01.08.1759 Кенигсберг (Калининград), Калининградская, Россия
Покончив с служебной и общественно-увеселительной стороной обстановки нашего русского кружка в Кенигсберге, можно перейти к стороне просветительной и воспитательной, имевшей хотя и не яркое, но серьезное и глубокое влияние на лучших представителей нашей молодежи. Были среди русских офицеров и подобные Болотову ценители знания, которые видели в этом городе прежде всего один из центров немецкого просвещенья, где ознакомившиеся с немецким языком могли приобрести такой запас знаний, о каком нельзя было и помыслить у себя в России небогатому служилому человеку. Даже среди веселой щегольской молодежи встречались люди, умевшие соединять с веселым и полезное; таковы Ф. Б. Пассек, моряк Тулубьев, даже Григорий Григорьевич Орлов. Кружок интересующихся еще расширился, когда приехали московские студенты для продолжения своих научных занятий. Сам Болотов пришел в восторг, что будет жить "в большом и славном городе, который наполнен учеными людьми, библиотеками и книжными лавками". Судьба поблагоприятствовала его наклонностям, избавив его здесь навсегда от военной службы; кроме того, ввиду сношений с прусскими коллегиями к русским служащим прибавили двух немецких канцеляристов, которые, к удовольствию мемуариста, с детства расположенного к немцам, занимались вместе с ним; он отлично сошелся с этими товарищами, пользовался их советами при выборе книг и через них знакомился с местным бюргерским обществом. Ему очень понравилось выдержанное немецкое чиновничество; они, говорит он, "носили на себе также имя канцеляристов, но не имели ничего похожего на наших подьячих".

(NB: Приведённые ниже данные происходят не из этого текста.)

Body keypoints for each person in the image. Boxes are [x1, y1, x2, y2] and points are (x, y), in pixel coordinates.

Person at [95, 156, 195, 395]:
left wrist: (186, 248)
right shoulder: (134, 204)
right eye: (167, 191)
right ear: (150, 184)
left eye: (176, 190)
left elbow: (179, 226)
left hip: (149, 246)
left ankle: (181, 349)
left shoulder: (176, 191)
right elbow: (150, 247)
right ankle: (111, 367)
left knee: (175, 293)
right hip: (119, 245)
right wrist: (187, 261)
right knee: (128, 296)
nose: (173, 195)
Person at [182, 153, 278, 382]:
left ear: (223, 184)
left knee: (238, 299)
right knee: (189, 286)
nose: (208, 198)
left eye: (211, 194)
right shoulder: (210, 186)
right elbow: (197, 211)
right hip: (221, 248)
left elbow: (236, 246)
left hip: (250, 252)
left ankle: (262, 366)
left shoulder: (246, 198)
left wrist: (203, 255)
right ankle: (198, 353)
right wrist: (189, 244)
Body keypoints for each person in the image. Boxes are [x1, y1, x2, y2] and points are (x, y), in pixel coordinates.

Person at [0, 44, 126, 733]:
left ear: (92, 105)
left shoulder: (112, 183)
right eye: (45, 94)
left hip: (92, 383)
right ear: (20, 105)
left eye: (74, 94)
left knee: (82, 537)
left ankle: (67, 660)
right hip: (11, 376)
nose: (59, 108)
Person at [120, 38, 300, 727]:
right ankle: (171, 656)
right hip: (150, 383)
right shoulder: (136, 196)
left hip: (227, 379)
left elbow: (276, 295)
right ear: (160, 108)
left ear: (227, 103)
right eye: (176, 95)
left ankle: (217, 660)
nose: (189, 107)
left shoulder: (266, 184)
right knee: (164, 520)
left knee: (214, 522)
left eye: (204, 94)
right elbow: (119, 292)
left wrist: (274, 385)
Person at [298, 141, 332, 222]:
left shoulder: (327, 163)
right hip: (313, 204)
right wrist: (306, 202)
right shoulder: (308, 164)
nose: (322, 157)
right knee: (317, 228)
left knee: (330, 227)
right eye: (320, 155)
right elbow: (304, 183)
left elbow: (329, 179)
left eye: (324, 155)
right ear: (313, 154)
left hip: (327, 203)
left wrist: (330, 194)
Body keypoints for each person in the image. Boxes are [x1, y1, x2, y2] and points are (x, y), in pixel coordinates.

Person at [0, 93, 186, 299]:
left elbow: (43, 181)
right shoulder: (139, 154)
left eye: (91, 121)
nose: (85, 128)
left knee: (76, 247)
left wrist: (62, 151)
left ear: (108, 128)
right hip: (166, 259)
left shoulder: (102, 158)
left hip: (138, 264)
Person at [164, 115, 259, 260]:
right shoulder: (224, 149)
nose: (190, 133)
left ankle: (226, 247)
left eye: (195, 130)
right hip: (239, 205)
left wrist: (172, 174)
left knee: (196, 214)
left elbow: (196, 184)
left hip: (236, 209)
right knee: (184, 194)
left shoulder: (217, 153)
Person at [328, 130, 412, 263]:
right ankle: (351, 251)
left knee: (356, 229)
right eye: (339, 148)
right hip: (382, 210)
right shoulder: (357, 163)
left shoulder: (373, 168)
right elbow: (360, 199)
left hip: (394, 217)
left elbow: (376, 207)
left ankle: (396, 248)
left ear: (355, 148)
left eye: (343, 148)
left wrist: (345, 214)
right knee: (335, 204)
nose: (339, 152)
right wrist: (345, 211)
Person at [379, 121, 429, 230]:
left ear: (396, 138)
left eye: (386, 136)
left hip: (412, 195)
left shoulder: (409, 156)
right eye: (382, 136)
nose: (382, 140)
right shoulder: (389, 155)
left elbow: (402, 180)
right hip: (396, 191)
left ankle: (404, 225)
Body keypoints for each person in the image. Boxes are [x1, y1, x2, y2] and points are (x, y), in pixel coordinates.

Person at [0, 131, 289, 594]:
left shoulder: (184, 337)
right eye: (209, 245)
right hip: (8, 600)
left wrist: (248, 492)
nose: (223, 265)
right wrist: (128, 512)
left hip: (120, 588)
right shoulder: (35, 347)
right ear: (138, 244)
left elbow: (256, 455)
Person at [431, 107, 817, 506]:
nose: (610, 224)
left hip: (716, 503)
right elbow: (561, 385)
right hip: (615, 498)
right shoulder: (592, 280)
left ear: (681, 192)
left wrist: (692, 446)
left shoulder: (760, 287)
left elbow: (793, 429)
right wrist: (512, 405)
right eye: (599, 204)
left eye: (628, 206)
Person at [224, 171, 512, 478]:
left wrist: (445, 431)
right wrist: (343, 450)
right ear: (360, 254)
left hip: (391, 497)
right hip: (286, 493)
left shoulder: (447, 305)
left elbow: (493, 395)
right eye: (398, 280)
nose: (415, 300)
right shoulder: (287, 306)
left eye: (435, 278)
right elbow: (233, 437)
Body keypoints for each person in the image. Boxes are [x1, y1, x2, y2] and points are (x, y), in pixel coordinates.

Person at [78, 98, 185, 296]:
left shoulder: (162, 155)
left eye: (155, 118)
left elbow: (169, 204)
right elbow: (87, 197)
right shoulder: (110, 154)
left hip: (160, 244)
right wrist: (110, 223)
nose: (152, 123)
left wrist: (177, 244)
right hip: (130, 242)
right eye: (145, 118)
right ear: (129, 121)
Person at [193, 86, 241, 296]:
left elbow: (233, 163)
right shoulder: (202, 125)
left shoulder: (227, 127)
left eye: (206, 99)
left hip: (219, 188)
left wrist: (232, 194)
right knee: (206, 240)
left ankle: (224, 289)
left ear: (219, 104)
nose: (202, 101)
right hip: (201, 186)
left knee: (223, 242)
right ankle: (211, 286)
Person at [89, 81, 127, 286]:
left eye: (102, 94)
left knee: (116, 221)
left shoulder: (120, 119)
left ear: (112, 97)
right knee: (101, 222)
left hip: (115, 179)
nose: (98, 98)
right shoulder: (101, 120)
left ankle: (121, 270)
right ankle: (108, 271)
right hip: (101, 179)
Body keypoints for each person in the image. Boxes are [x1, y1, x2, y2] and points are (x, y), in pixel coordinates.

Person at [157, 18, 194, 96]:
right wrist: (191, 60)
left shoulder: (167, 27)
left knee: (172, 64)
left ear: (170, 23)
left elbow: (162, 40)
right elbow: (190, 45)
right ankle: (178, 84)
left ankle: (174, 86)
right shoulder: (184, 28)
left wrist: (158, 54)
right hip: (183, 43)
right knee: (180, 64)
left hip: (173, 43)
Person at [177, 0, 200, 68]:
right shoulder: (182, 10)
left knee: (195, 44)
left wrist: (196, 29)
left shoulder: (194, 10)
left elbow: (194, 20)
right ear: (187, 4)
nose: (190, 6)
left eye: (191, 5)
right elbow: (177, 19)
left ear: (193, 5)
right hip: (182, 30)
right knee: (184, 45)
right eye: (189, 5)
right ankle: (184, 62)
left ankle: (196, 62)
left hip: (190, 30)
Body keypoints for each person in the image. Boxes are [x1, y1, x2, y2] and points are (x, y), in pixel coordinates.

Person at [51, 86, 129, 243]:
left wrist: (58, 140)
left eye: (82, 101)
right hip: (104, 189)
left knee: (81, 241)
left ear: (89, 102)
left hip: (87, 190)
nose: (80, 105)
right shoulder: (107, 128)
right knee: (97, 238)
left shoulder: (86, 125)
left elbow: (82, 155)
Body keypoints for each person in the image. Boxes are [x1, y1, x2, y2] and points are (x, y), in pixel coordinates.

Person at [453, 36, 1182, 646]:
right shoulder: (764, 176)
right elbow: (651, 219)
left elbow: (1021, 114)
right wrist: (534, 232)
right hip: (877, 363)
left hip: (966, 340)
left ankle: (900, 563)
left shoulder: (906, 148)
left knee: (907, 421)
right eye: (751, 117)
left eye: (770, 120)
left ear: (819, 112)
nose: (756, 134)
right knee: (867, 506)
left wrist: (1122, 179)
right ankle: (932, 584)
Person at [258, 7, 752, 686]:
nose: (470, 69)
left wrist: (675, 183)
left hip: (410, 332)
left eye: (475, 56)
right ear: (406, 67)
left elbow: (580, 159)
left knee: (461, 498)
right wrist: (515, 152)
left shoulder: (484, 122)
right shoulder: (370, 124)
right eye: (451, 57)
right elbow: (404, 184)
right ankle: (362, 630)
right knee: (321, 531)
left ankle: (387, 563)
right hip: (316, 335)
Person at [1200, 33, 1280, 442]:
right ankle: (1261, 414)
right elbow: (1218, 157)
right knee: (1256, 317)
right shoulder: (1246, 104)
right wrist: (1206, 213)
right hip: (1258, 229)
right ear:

В эпоху Семилетней войны русским впервые почти довелось перекочевать такой массой за границу; впервые вступили они в такое тесное сближение с немцами вдали от родины, на иноземной почве. В половине прошлого века между нами и Германией лежали Курляндия и Польша; переезды и походы совершались медленно и с большими затруднениями. Тогда переселиться заграницу значило как бы оторваться от родины и перенестись всей жизнью в иную среду. Такие условия еще усиливали влияние продолжительного пребывания за границей на русскую молодежь. Сама дворянская молодежь елизаветинского времени уже многим отличалась от служилых людей эпохи преобразований, солдат, гардемаринов, артиллерийских учеников, которых правительство, не давая им опомниться, прямо из деревенской глуши, от патриархальной обстановки сельской жизни пересылало для ученья в культурные центры Европы. Там они должны были учиться по строго определенной правительственной программе, ни на пядь не выходя из нее. Теперь постепенная привычка к школе и европейскому строю обшлифовала дворянство; эпоха Бирона и немцев приучила его к некоторой выдержке; эпоха Елизаветы дала ему некоторый светский лоск, общественные потребности, а с другой стороны, расширила задачи образования. Таким образом, старый служилый класс отправлялся теперь за границу с некоторой подготовкой; среди него находились лица, способные серьезно по собственному выбору почерпнуть многое из западной науки и культуры и сделать достоянием русской жизни. Дома уже чувствовали потребность в иной, более цельной и общей науке, чем та, которой учились наспех, отрывочно, чтобы поспеть в службе; свои случайные учителя, вроде болотовского унтер-офицера Миллера, уже мало удовлетворяли; ученость домашних иностранцев скоро исчерпывалась. Зато в описываемое время русские люди могли по вкусу и способностям, без программ и стеснений сближаться на месте с немецкой культурой. В живых умах интерес к знанию являлся сам собой в новой обстановке.